= Collected data =
════════

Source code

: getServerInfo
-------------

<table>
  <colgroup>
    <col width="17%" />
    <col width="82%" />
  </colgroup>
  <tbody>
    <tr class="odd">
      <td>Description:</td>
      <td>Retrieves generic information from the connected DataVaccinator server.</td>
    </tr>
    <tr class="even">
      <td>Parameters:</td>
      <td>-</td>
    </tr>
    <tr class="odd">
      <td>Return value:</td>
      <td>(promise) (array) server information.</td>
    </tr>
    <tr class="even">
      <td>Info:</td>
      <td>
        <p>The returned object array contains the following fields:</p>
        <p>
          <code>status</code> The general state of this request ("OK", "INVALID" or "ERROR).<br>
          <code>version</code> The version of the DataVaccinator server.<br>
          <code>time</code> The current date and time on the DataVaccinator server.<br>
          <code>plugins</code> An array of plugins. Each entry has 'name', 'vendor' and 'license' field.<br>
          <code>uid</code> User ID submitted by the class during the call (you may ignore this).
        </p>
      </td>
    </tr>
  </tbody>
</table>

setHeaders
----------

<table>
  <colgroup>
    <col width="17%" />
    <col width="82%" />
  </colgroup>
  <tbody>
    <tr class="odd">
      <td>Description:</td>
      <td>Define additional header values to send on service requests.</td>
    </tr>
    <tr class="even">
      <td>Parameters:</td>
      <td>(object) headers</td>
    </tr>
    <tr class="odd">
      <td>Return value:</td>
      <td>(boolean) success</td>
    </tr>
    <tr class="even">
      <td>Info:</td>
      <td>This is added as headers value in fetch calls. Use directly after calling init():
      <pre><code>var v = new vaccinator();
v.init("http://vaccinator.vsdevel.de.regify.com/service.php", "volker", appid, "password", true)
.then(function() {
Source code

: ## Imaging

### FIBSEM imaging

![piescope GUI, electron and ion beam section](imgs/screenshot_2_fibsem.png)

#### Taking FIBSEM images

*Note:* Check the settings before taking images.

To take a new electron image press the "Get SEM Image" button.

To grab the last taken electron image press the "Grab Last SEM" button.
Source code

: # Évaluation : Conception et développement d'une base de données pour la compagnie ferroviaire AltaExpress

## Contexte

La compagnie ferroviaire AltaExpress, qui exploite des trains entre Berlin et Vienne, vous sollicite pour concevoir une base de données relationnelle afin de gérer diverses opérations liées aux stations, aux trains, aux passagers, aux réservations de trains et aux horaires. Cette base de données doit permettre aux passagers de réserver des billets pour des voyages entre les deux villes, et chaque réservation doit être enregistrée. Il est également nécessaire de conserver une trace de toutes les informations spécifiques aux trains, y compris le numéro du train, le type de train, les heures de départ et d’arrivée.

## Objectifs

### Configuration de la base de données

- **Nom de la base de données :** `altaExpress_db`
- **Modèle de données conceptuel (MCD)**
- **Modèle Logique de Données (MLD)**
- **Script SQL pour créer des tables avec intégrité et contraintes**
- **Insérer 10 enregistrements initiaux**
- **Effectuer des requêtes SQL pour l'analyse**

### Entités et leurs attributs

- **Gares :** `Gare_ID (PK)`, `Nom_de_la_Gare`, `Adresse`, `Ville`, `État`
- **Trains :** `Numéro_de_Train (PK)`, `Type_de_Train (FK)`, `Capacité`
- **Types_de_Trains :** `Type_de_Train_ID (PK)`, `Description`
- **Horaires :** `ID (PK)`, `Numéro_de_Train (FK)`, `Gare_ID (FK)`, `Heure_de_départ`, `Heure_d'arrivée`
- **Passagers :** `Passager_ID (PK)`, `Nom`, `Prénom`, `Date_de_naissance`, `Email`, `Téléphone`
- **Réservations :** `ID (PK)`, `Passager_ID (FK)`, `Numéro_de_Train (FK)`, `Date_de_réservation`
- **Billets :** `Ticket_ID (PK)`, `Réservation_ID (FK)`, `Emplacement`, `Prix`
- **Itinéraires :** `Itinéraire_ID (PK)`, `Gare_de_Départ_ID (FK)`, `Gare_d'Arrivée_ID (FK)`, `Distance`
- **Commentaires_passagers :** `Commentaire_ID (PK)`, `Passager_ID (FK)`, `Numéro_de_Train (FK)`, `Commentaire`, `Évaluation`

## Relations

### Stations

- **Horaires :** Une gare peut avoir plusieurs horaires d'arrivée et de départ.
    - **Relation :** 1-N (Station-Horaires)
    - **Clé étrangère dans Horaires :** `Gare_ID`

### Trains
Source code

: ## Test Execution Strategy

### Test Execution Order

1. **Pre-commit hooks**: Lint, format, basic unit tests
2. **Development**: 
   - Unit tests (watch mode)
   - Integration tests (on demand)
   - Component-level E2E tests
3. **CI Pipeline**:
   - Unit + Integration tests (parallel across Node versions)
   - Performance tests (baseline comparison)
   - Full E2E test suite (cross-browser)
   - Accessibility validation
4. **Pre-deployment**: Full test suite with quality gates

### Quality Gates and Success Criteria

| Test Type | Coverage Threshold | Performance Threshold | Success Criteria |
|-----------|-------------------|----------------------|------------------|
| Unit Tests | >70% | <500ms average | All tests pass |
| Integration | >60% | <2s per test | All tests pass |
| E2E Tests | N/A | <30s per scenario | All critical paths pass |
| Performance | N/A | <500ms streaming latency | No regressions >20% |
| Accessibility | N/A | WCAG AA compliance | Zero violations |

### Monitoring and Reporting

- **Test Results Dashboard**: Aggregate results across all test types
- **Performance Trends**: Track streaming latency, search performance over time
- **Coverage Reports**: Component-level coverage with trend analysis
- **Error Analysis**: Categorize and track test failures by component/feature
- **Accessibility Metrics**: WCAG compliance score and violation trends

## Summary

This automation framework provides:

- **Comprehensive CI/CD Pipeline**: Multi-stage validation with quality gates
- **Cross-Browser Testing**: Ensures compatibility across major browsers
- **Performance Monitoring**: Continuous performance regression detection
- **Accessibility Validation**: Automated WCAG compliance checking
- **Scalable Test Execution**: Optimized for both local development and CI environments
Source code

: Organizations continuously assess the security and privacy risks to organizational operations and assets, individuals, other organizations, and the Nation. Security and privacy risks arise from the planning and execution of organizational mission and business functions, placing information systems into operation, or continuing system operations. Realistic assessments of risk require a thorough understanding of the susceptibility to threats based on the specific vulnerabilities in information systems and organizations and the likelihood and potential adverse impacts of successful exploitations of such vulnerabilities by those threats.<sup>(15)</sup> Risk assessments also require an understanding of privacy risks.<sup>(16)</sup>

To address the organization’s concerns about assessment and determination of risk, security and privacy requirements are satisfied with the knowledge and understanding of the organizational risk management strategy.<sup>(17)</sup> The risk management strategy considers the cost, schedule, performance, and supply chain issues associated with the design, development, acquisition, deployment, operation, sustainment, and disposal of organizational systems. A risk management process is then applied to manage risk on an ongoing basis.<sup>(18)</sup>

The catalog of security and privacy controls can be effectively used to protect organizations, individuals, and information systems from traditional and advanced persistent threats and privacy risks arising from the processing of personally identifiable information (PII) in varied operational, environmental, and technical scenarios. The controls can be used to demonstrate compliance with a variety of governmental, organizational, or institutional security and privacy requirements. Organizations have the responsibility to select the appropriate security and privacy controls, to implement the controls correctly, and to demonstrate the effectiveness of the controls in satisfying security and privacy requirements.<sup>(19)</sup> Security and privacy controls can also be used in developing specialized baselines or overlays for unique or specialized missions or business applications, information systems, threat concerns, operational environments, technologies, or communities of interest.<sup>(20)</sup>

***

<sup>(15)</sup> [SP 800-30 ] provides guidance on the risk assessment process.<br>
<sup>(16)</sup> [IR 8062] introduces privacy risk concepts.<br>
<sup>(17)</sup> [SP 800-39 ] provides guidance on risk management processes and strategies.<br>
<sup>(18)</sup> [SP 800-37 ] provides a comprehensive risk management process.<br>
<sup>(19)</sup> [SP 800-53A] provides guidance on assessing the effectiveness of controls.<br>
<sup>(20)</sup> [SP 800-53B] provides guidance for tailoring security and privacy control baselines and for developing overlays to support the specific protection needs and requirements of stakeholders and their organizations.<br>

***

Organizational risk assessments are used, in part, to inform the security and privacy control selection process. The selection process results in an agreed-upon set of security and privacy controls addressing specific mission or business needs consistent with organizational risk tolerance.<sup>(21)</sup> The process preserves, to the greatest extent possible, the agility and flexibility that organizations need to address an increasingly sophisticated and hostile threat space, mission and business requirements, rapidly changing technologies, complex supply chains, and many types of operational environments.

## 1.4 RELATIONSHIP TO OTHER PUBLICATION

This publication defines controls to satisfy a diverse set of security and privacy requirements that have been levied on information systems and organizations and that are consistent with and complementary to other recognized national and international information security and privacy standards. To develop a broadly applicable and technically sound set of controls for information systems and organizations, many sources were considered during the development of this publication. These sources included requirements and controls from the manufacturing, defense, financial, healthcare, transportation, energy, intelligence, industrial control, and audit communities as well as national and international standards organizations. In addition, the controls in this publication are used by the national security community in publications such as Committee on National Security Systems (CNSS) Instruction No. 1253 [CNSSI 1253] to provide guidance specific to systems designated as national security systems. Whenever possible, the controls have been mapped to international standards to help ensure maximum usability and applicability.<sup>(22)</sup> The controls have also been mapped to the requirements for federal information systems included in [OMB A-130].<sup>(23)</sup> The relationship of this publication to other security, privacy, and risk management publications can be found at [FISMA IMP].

════════

Please, from the entries above, set down exactly the lines from the one containing "- Component-level E2E tests" through the one containing "- **Performance Trends**: Track", and only those.

= Result =
   - Component-level E2E tests
3. **CI Pipeline**:
   - Unit + Integration tests (parallel across Node versions)
   - Performance tests (baseline comparison)
   - Full E2E test suite (cross-browser)
   - Accessibility validation
4. **Pre-deployment**: Full test suite with quality gates

### Quality Gates and Success Criteria

| Test Type | Coverage Threshold | Performance Threshold | Success Criteria |
|-----------|-------------------|----------------------|------------------|
| Unit Tests | >70% | <500ms average | All tests pass |
| Integration | >60% | <2s per test | All tests pass |
| E2E Tests | N/A | <30s per scenario | All critical paths pass |
| Performance | N/A | <500ms streaming latency | No regressions >20% |
| Accessibility | N/A | WCAG AA compliance | Zero violations |

### Monitoring and Reporting

- **Test Results Dashboard**: Aggregate results across all test types
- **Performance Trends**: Track streaming latency, search performance over time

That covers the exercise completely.